Now that is a lot of volume

A few lines of code wrong in your database engine and you get really whacky results such as this:

I lost count after counting quadrillions. This is probably the entire float of Canadian dollars traded a trillion times in a single day!

Miscellaneous Tidbits for the week

When you have no time to research in the market, forcing trades is a great way of gambling. You might get lucky, but you probably won’t.

The last two weeks has been the most positive in the markets in quite some time. This came to a halt on Friday when the market reacted heavily on some US data concerning jobs and employment, but the new economic paradigm is that human labour is expensive and businesses that attempt to automate all processes to avoid the human element will do better than those that are labour intensive. There are a lot of industries with labour costs that can not be automated (e.g. full service restaurants) and they will continue to become more and more expensive as government continues to raise the cost of labour.

Arctic Glacier (TSX: AG.UN) gave their unitholders the mother of all dilutions when they announced that they will be allowing their convertible debentures to mature into units.
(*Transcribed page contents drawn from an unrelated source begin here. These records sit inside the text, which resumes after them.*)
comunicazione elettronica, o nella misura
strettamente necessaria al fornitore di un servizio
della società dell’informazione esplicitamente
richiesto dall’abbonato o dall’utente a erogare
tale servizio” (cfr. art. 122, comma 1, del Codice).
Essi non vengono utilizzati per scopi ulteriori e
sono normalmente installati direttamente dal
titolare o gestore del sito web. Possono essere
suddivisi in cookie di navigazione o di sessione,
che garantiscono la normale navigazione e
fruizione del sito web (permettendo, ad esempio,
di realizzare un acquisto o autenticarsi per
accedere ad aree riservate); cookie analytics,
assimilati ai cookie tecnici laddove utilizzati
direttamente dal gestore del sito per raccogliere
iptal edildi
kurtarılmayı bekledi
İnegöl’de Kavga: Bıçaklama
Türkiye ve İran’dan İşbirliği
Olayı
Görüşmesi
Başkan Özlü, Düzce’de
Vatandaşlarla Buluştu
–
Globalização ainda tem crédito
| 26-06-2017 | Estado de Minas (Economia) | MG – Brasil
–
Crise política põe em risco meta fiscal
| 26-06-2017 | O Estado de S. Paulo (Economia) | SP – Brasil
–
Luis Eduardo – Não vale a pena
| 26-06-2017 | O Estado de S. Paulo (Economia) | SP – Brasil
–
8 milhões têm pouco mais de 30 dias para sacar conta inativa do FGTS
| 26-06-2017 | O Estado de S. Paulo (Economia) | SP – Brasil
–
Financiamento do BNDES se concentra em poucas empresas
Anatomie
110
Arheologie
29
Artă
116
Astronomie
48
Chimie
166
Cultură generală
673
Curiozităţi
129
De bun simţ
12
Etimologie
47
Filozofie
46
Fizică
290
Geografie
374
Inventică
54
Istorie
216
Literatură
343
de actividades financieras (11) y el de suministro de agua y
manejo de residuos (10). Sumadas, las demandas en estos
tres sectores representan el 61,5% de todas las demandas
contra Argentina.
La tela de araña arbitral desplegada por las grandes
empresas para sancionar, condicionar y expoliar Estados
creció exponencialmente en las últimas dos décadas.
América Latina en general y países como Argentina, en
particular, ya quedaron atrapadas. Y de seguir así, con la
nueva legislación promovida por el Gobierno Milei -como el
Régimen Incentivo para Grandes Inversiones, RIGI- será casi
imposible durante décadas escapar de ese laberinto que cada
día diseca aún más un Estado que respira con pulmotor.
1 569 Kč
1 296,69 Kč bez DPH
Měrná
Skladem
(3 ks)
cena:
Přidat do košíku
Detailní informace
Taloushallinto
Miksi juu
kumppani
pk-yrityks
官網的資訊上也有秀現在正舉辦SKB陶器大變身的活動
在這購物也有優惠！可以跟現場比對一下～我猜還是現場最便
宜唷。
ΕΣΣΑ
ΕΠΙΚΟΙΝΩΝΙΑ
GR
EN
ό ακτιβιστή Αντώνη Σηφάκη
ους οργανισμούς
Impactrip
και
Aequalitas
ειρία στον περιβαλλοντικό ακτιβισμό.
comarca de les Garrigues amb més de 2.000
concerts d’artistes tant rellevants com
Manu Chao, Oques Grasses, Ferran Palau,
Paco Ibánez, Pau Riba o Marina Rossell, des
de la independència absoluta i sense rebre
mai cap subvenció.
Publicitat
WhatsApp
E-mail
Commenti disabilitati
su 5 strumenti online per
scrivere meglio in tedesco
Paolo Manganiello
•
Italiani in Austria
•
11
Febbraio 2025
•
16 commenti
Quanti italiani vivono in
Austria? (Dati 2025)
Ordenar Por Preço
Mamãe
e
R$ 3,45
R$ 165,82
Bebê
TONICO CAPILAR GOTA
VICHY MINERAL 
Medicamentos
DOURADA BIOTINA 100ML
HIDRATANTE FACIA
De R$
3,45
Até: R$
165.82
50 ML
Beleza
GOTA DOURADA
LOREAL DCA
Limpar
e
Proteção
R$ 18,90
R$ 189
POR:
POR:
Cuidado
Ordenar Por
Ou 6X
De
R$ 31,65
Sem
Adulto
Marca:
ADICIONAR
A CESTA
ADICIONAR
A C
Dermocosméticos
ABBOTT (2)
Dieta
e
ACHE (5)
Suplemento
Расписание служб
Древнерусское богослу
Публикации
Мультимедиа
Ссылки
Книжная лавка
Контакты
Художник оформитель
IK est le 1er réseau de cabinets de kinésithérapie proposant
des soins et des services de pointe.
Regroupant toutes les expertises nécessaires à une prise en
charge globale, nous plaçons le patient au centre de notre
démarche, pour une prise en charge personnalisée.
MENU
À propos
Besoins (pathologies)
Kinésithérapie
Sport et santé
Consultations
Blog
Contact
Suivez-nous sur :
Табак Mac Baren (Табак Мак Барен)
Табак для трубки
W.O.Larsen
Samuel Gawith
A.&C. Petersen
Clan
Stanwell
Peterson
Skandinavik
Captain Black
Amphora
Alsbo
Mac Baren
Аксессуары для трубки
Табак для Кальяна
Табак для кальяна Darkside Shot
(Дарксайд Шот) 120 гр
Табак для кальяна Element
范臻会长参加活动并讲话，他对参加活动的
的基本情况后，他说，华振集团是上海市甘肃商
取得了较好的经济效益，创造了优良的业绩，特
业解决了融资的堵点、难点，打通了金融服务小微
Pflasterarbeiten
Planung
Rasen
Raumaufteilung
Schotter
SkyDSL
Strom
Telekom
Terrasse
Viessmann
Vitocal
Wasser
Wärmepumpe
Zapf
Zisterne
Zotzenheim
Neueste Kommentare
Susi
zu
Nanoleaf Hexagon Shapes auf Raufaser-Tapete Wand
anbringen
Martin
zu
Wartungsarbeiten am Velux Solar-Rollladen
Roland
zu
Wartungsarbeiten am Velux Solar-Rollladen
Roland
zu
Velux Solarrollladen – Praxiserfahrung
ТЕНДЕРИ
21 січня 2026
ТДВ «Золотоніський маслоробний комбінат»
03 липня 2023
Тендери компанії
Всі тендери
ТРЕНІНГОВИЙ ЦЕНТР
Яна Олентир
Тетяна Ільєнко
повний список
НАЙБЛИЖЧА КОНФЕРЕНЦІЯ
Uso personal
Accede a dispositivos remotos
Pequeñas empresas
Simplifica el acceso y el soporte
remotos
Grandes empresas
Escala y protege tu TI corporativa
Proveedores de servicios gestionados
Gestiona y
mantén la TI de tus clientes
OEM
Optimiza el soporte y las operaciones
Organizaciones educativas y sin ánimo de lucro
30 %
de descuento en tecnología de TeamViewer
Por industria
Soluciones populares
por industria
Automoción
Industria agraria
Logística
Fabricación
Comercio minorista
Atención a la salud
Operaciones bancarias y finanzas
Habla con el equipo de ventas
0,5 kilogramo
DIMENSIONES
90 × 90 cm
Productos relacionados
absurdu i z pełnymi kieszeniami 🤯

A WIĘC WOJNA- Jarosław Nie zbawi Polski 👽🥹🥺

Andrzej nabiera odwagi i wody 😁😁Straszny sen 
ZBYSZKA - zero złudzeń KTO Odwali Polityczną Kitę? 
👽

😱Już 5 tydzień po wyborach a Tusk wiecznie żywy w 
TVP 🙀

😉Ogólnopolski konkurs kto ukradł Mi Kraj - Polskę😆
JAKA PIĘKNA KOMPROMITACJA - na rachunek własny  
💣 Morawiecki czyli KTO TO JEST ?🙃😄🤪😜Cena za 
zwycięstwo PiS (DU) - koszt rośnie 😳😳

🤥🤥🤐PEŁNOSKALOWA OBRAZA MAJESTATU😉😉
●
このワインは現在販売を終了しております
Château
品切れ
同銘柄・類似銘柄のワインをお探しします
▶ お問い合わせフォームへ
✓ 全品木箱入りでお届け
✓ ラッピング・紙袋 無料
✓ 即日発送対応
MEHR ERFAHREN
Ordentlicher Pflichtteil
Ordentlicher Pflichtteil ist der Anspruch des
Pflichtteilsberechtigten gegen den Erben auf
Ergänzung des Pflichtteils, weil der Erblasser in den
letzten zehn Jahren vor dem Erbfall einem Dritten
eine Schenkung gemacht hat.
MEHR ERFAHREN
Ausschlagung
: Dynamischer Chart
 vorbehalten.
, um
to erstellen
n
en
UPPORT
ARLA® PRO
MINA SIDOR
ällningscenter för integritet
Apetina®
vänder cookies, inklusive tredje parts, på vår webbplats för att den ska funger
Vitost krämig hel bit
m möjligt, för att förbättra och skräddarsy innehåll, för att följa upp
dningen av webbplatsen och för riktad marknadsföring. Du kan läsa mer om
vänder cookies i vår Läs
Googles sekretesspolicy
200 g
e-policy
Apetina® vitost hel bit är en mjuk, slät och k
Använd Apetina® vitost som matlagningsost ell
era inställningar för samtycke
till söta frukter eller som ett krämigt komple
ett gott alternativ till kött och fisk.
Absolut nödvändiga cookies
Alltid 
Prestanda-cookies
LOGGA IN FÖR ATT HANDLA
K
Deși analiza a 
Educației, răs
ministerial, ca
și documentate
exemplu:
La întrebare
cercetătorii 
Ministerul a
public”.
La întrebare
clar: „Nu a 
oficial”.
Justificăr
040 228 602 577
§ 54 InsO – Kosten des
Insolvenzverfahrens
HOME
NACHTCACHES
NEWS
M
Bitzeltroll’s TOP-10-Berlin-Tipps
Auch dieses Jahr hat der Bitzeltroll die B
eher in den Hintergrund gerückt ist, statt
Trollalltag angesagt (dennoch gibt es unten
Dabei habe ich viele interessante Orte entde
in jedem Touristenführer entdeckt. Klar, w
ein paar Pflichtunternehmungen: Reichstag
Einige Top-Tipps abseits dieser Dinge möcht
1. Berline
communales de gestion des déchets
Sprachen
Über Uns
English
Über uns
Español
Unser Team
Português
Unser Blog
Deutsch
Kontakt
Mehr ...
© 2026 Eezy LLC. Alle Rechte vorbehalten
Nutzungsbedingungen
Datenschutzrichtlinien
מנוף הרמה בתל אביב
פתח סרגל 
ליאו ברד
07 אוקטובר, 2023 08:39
While this will allow the company to avoid creditor protection, their market capitalization is currently $12.7 million on a 32.5 cent unit price, versus the $90.6 million of debentures that are to be redeemed. Doing some simple mathematics says that unitholders will be holding 11.7% of the original company. Ouch!

Keep solvent, readers! The broad markets continue to be choppy.

Negative Market Sentiment

The sentiment out there is feeling very negative – it appears that the momentum in the marketplace has completely stalled out – in fact, it can easily be described as negative.

There will probably be some sort of technical micro-rally in the next few days that will take the S&P 500 up a few percentage points, but my guess at the moment is that the next leg to drop are going to be commodities – even more so than present.

I am struggling to think of any “safe havens” for cash, and only core utilities (power, natural gas) come to mind – but these assets have been bidded up.

It may be that the only safe haven is cash.